Ever wonder if you’d like to buy a messenger bag for your bike? Take these few advices.
Abus Dryve £99.99
“Lots of us carry bags when we’re cycling, whether we’re riding to the office with our laptop, out for a long day’s ride or just carrying emergency spares – phone, mobile, a bit of food and drink and a change of clothing.
Panniers, seatpost-mounted bags and rucksacks are an option, especially for longer rides and heavier loads, but the simple sling-type bag used by cycle couriers across the world is a good bet for shorter journeys and urban commutes.
They have plenty of space for laptops and files, look businesslike in the office, you can access their contents quickly without taking them off, and because they don’t cover the whole of your back, there’s less sweat build-up than with a rucksack.”

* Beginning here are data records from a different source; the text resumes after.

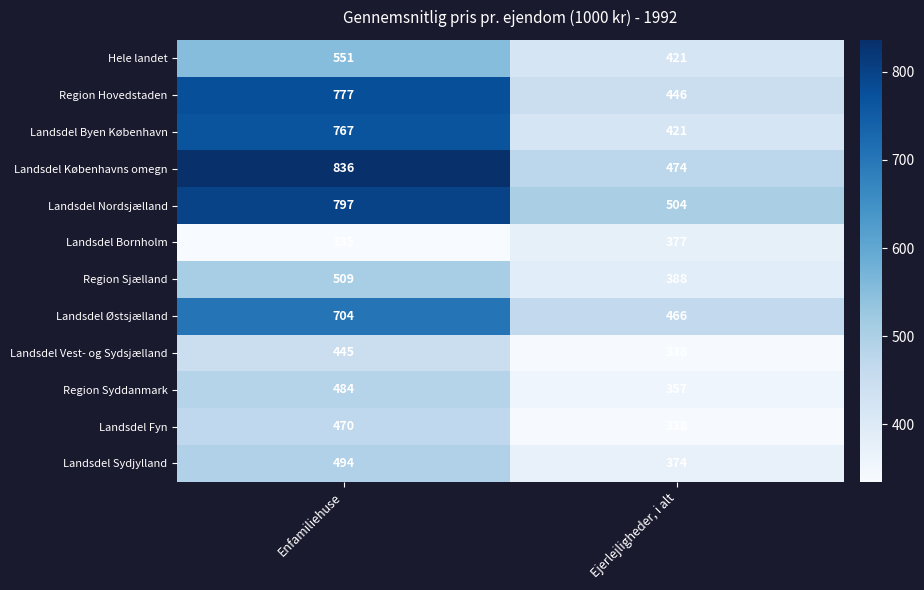

At which label is Landsdel Nordsjælland closest to 650?

Ejerlejligheder, i alt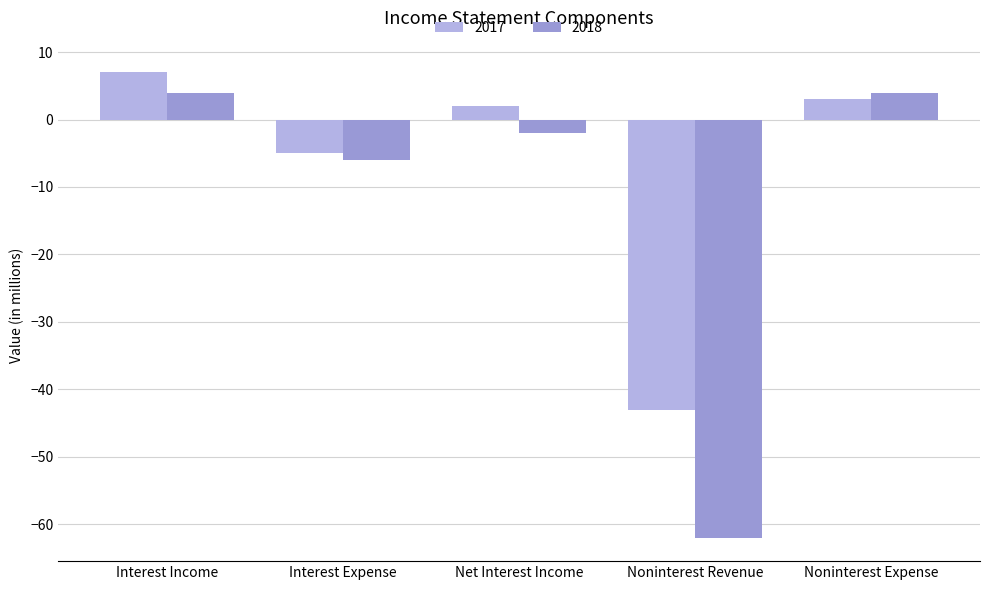

What is the total value across all series at Noninterest Revenue?

-105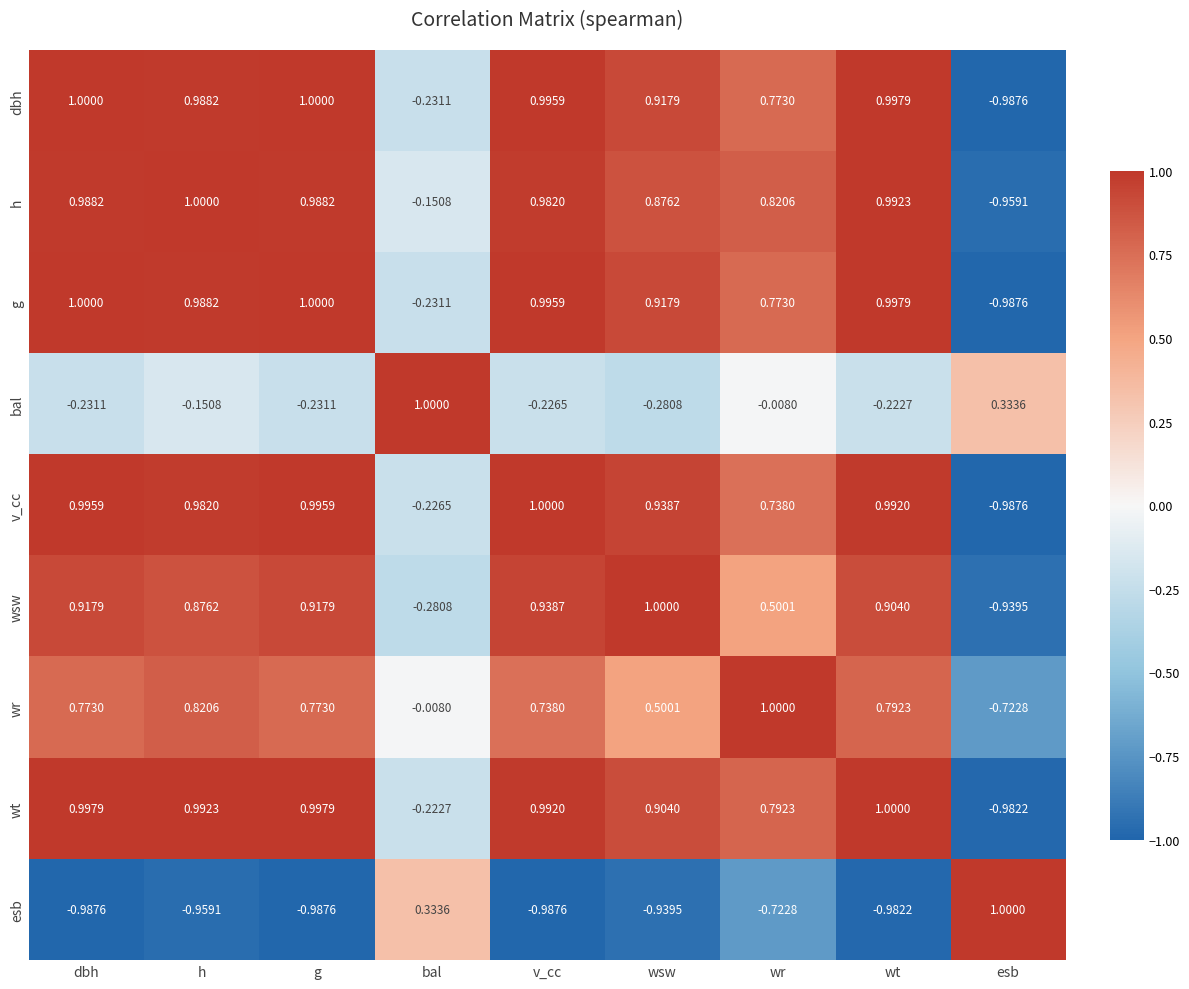

How many series are shown in this chart?

9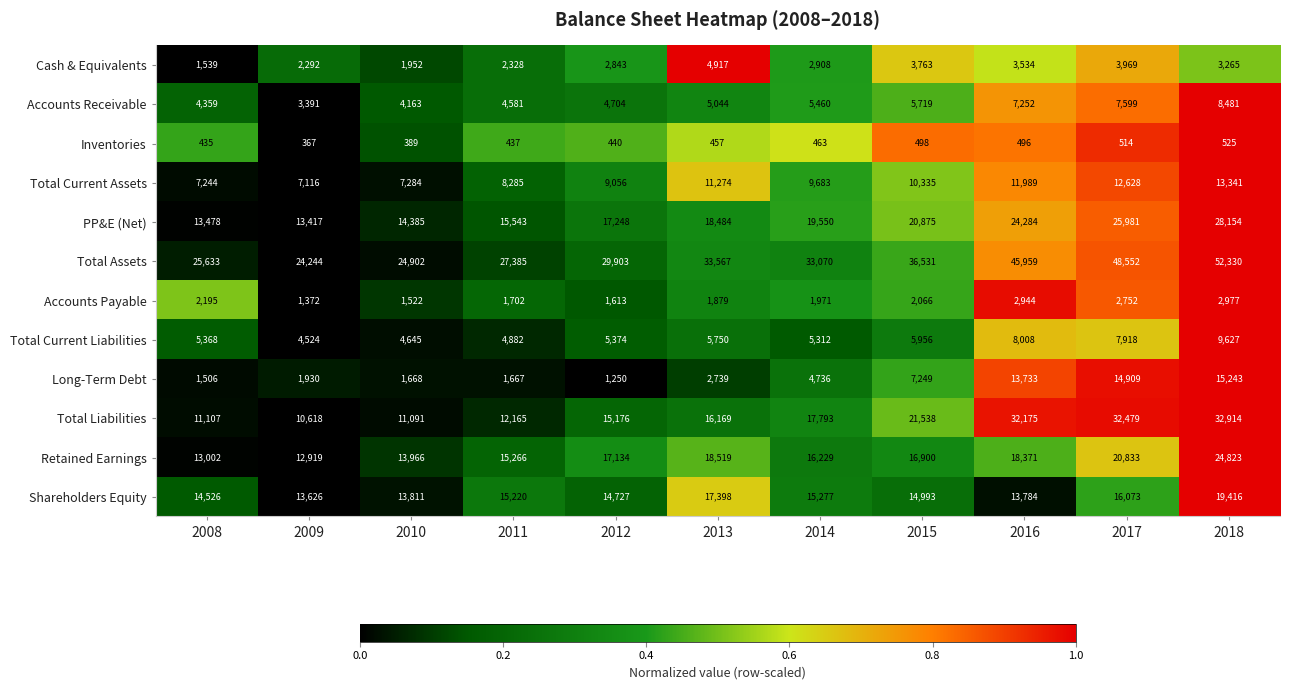

What is the difference between the Total Current Assets values at 2008 and 2013?

4030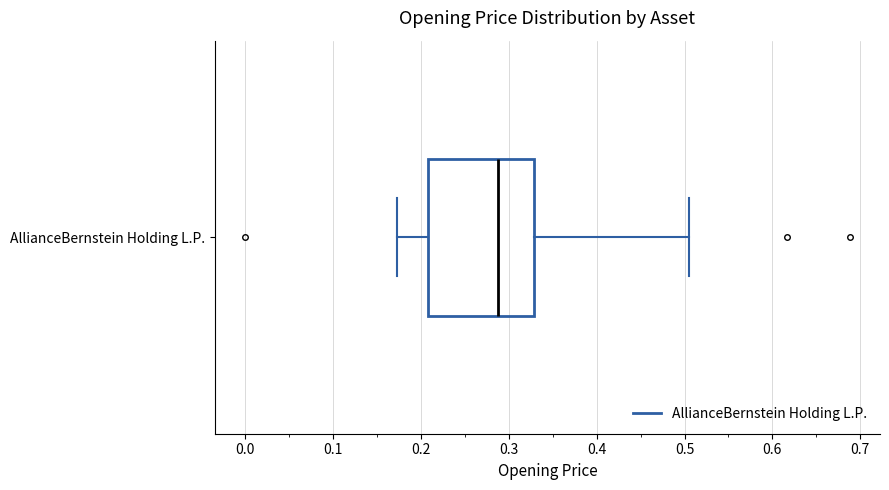

Transcribe this box plot: give where the median line is, the range the box spans, and where the two whiskers end, as read against the x-axis. The values are not printed on the chart, so give them approximately, as read against the axis.

median 0.29, box 0.21 to 0.33, whiskers 0.17 to 0.50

“What to look for in a messenger bag
How much volume do you need? When choosing a bag, work out beforehand what you’ll usually be carrying and add a little extra capacity for emergencies. But the shape is just as important as the overall volume, especially if you’re carrying a laptop.
Messenger bags usually have a single shoulder strap plus a waist strap for stability on the bike. In general, wider straps are more comfortable. Try before you buy, though, to check that they’re comfortable for your particular shape.
Most messenger bags have weatherproofing built in that should keep your belongings dry in showers. Some have rolldown tops while others are made of entirely waterproof materials.
Some messenger bags have sleeves specifically designed for laptops, so it’s a good idea to take your laptop with you when buying your bag, not only to ensure that your computer fits but also that it’s comfortable for you to carry.
A messenger bag that looks businesslike in the office may not be as good at night on the bike. Reflective patches and piping will improve your safety.
Bags range from single pocket designs to those with separate sections for computer, paperwork, mobile or MP3 player – sometimes on the strap for swift access. Again, work out what your specific needs are before parting with your cash.